Bunuel wrote:
If \((\frac{5}{4})^{-n} < 16^{-1}\). What is the least integer value of n?
A. 12
B. 13
C. 14
D. 15
E. 16
\((\frac{5}{4})^{-n} < 16^{-1}\)
=> A = \((\frac{4}{5})^n*2^4 < 1\)
For n = 0, A =16; n = 1, A = 16*0.8.
So, as the value of n increases, A decreases and as n is increased by 1, A decreases by 80 %. We need to look for the value of n for which A >1 and A*80% less than 1.
As the power of 2 is 4, I was looking to test multiple of 4 for n while solving. So, I decided to first test with n = 12; from the list of option. As it will bit simplify A.

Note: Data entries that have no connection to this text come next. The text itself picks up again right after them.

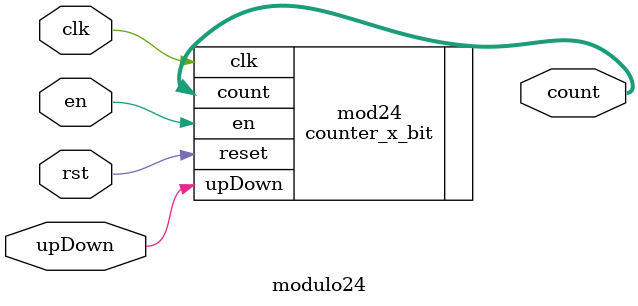
<source format=v>
`timescale 1ns / 1ps


module modulo24(input clk, rst, en,upDown,output [4:0] count);
//wire clk_out;
counter_x_bit  #(5,24) mod24 (.clk(clk), .reset(rst), .en(en),.upDown(upDown), .count(count));
//counter_x_bit  #(5,24) mod24 (.clk(clk_out), .reset(rst), .en(en), .count(count));
endmodule

</source>
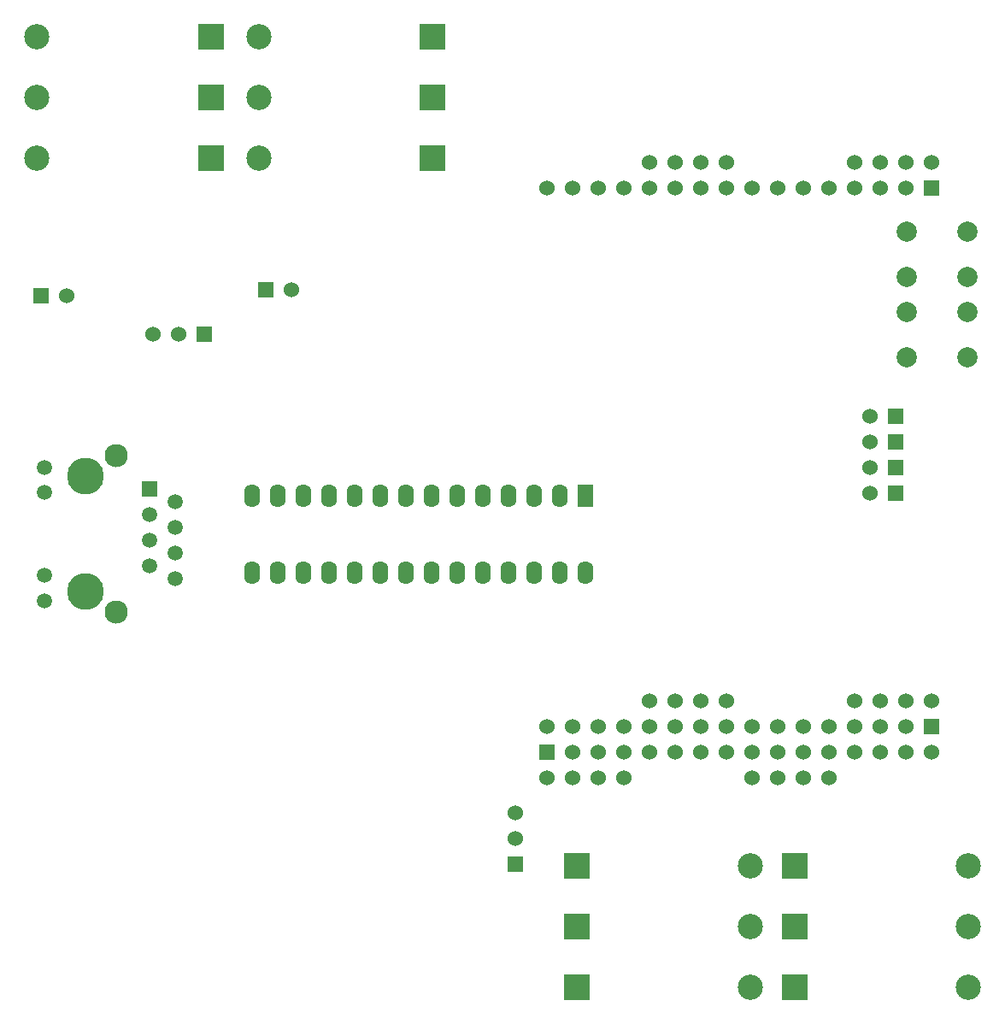
<source format=gbs>
G04 (created by PCBNEW (2013-07-07 BZR 4022)-stable) date 03/07/2014 16:21:05*
%MOIN*%
G04 Gerber Fmt 3.4, Leading zero omitted, Abs format*
%FSLAX34Y34*%
G01*
G70*
G90*
G04 APERTURE LIST*
%ADD10C,0.00590551*%
%ADD11R,0.06X0.06*%
%ADD12C,0.06*%
%ADD13R,0.0984252X0.0984252*%
%ADD14C,0.0984252*%
%ADD15O,0.062X0.09*%
%ADD16R,0.062X0.09*%
%ADD17C,0.1437*%
%ADD18R,0.0591X0.0591*%
%ADD19C,0.0591*%
%ADD20C,0.0905512*%
%ADD21C,0.0787402*%
G04 APERTURE END LIST*
G54D10*
G54D11*
X60285Y-42667D03*
G54D12*
X59285Y-42667D03*
G54D11*
X26950Y-36000D03*
G54D12*
X27950Y-36000D03*
G54D11*
X35700Y-35750D03*
G54D12*
X36700Y-35750D03*
G54D11*
X60285Y-40667D03*
G54D12*
X59285Y-40667D03*
G54D11*
X60285Y-41667D03*
G54D12*
X59285Y-41667D03*
G54D11*
X60285Y-43667D03*
G54D12*
X59285Y-43667D03*
G54D11*
X61685Y-31767D03*
G54D12*
X55685Y-31767D03*
X60685Y-31767D03*
X54685Y-31767D03*
X59685Y-31767D03*
X53685Y-31767D03*
X58685Y-31767D03*
X52685Y-31767D03*
X57685Y-31767D03*
X51685Y-31767D03*
X56685Y-31767D03*
X50685Y-31767D03*
X49685Y-31767D03*
X48685Y-31767D03*
X47685Y-31767D03*
X46685Y-31767D03*
X50685Y-30767D03*
X51685Y-30767D03*
X52685Y-30767D03*
X53685Y-30767D03*
X58685Y-30767D03*
X59685Y-30767D03*
X60685Y-30767D03*
X61685Y-30767D03*
G54D11*
X61685Y-52767D03*
G54D12*
X55685Y-52767D03*
X60685Y-52767D03*
X54685Y-52767D03*
X59685Y-52767D03*
X53685Y-52767D03*
X58685Y-52767D03*
X52685Y-52767D03*
X57685Y-52767D03*
X51685Y-52767D03*
X56685Y-52767D03*
X50685Y-52767D03*
X49685Y-52767D03*
X48685Y-52767D03*
X47685Y-52767D03*
X46685Y-52767D03*
X50685Y-51767D03*
X51685Y-51767D03*
X52685Y-51767D03*
X53685Y-51767D03*
X58685Y-51767D03*
X59685Y-51767D03*
X60685Y-51767D03*
X61685Y-51767D03*
G54D13*
X42224Y-25885D03*
X42224Y-28248D03*
X42224Y-30610D03*
G54D14*
X35433Y-25885D03*
X35433Y-28248D03*
X35433Y-30610D03*
G54D13*
X33562Y-25885D03*
X33562Y-28248D03*
X33562Y-30610D03*
G54D14*
X26771Y-25885D03*
X26771Y-28248D03*
X26771Y-30610D03*
G54D13*
X56330Y-62940D03*
X56330Y-60578D03*
X56330Y-58216D03*
G54D14*
X63122Y-62940D03*
X63122Y-60578D03*
X63122Y-58216D03*
G54D13*
X47830Y-62940D03*
X47830Y-60578D03*
X47830Y-58216D03*
G54D14*
X54622Y-62940D03*
X54622Y-60578D03*
X54622Y-58216D03*
G54D15*
X47185Y-43767D03*
X46185Y-43767D03*
X45185Y-43767D03*
X44185Y-43767D03*
X43185Y-43767D03*
X42185Y-43767D03*
X41185Y-43767D03*
X40185Y-43767D03*
X39185Y-43767D03*
X38185Y-43767D03*
X37185Y-43767D03*
X36185Y-43767D03*
X35185Y-43767D03*
G54D16*
X48185Y-43767D03*
G54D15*
X35185Y-46767D03*
X36185Y-46767D03*
X37185Y-46767D03*
X38185Y-46767D03*
X39185Y-46767D03*
X40185Y-46767D03*
X41185Y-46767D03*
X42185Y-46767D03*
X43185Y-46767D03*
X44185Y-46767D03*
X45185Y-46767D03*
X46185Y-46767D03*
X47185Y-46767D03*
X48185Y-46767D03*
G54D11*
X46685Y-53767D03*
G54D12*
X52685Y-53767D03*
X47685Y-53767D03*
X53685Y-53767D03*
X48685Y-53767D03*
X54685Y-53767D03*
X49685Y-53767D03*
X55685Y-53767D03*
X50685Y-53767D03*
X56685Y-53767D03*
X51685Y-53767D03*
X57685Y-53767D03*
X58685Y-53767D03*
X59685Y-53767D03*
X60685Y-53767D03*
X61685Y-53767D03*
X57685Y-54767D03*
X56685Y-54767D03*
X55685Y-54767D03*
X54685Y-54767D03*
X49685Y-54767D03*
X48685Y-54767D03*
X47685Y-54767D03*
X46685Y-54767D03*
G54D11*
X33300Y-37500D03*
G54D12*
X32300Y-37500D03*
X31300Y-37500D03*
G54D11*
X45450Y-58150D03*
G54D12*
X45450Y-57150D03*
X45450Y-56150D03*
G54D17*
X28685Y-47517D03*
X28685Y-43017D03*
G54D18*
X31185Y-43517D03*
G54D19*
X32185Y-44017D03*
X31185Y-44517D03*
X32185Y-45017D03*
X31185Y-45517D03*
X32185Y-46017D03*
X31185Y-46517D03*
X32185Y-47017D03*
X27085Y-42667D03*
X27085Y-43642D03*
X27085Y-46867D03*
X27085Y-47867D03*
G54D20*
X29885Y-42217D03*
X29885Y-48317D03*
G54D21*
X60715Y-33476D03*
X63077Y-33476D03*
X60715Y-35248D03*
X63077Y-35248D03*
X60715Y-36626D03*
X63077Y-36626D03*
X60715Y-38398D03*
X63077Y-38398D03*
M02*

</source>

For n = 12, A = \((\frac{4}{5})^{12}*2^4\) = \((\frac{4^3}{5^3})^4*2^4\) = \((\frac{64}{125})^4*2^4\)
= \((\frac{128}{125})^4\)
A will be slightly greater than 1. But, definitely 80% of A will be just greater than 0.8. So, if n=13, value of A will be around 0.8 and it is the least integer value for which the inequality satisfies.
Hence, B. I might be a bit lucky.
as the question was definitely not an easy one to crack.